Known physiologic difficulties of robotic surgery must be weighed against potential benefits. Minimally invasive surgery is associated with decreased postoperative pain, shorter LOS, and a more rapid return to baseline than open surgery.52 Other studies have shown quicker return of bowel function, lower incidence of postoperative pneumonia and cardiac complications, and decreased blood loss.53,54

Robotic surgery has been utilized frequently in recent years for elderly patients in the urologic oncologic population. The oncologic cohort of patients differs from urogynecologic patients in that oncologic patients are at higher risk for embolic events and may have more comorbidities. In their case, surgery is not elective. However, the perioperative and postoperative risks are largely outweighed by the potential survival benefit of extirpative surgery. In spite of these differences, the experience in these oncologic geriatric patients offers insight on the feasibility of robotic pelvic surgery in the elderly.

Although robot-assisted radical prostatectomy is typically offered to younger patients, Rogers et al evaluated their experience in men ≥70 years with high-risk disease who elected surgery over medical management. Similar to younger men, their median duration of stay was 1 day, with no patients admitted longer than 3 days. It is likely, given the bias against robot-assisted radical prostatectomy in older men, that this represented a very healthy group.55 In contrast, patients with advanced bladder cancer tend to have multiple comorbidities. Two studies retrospectively compare outcomes of patients undergoing robot-assisted radical cystectomy versus open cystectomy. In both studies, EBL and LOS were lower in the robotic group. One found no difference in complications, whereas the other had a decreased complication rate in the RARC group.56,57 These studies demonstrate the feasibility of robotic pelvic surgery in the elderly population.

We are only aware of one study that specifically compares the outcomes of elderly women who undergo RASC versus another reconstructive approach. Robinson et al retrospectively evaluated women >65 years who underwent RASC and VS. Their primary objective was to compare perioperative complications between the two groups. Overall, the RASC group suffered fewer postoperative complications. However, these results may have been skewed by patient selection; the VS group was slightly younger than the RASC group (70 vs 74 years), with more comorbidities. Still, it provides good preliminary evidence that elderly women may safely undergo RASC without higher risk than VS.58

Limitations of this study include that is it a literature review. Data from the literature specific to the elderly population are sparse, thereby making it difficult to do a meta-analysis. Further prospective studies specifically looking at the feasibility of robotic surgery for POP in the elderly based on frailty, as well as the outcomes need to be done to assess the true safety and efficacy of these procedures.

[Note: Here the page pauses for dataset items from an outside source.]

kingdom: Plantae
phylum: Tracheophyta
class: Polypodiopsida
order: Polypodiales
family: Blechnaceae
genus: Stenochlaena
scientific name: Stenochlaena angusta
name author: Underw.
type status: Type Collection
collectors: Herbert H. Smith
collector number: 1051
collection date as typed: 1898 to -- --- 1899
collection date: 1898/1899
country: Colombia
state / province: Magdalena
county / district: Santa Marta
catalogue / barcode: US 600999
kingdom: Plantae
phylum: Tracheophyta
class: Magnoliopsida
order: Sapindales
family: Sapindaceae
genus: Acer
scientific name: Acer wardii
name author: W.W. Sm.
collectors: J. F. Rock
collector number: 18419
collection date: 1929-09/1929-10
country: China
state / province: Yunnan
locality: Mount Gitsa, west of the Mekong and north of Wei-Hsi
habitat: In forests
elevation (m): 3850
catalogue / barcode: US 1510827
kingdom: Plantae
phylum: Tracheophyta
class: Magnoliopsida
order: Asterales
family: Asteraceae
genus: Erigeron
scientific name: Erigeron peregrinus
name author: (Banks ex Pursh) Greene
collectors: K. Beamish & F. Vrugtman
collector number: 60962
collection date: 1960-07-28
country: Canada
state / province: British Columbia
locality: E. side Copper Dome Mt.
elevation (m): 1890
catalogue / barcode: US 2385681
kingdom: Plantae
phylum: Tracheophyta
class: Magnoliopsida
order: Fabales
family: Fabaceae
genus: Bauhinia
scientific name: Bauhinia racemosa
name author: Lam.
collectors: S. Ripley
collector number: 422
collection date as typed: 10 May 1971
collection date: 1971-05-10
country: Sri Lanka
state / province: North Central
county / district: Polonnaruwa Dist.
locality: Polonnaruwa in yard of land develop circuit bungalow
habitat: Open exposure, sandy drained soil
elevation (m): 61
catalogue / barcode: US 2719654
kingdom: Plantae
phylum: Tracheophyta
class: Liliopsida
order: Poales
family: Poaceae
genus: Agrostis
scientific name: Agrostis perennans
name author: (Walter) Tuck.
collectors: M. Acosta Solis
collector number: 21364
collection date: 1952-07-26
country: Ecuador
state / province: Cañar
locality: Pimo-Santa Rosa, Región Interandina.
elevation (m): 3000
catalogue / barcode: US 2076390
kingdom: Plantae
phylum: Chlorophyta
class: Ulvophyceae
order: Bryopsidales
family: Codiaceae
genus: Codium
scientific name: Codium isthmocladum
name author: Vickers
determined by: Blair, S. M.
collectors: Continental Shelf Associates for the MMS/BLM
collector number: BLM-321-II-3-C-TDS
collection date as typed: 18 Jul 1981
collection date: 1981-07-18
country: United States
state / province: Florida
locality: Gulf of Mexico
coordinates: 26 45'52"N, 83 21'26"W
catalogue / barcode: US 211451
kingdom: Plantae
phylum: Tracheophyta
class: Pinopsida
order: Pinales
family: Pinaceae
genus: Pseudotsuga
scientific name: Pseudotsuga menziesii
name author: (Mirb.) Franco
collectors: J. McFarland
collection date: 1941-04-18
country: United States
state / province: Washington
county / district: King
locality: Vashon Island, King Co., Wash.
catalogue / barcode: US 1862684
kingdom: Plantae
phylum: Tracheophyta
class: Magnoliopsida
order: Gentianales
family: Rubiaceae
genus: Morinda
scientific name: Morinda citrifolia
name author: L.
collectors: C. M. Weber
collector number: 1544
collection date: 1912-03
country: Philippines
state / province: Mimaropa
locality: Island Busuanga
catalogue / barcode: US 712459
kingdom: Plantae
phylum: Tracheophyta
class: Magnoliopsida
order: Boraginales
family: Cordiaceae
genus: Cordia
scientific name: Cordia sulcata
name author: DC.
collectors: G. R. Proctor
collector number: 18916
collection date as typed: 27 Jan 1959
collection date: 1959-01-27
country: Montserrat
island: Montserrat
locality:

POP is an increasingly prevalent condition, and with the aging of the US population, surgical demand among the elderly will increase substantially in the upcoming decades. Conservative treatment, obliterative surgery, and transvaginal repair have been shown to be acceptably safe and efficacious in the elderly. Very little is currently known about the relative safety and efficacy of RASC in older women. In the urologic oncology world, small series have demonstrated comparable outcomes between open and robotic surgery in geriatric patients. It is possible that the same may be said in elective POP, but further research is needed. Preoperative assessment tools such as functional status and frailty measurements may aid decision making, but these tools have not been validated in this setting.


The authors report no conflicts of interest in this work.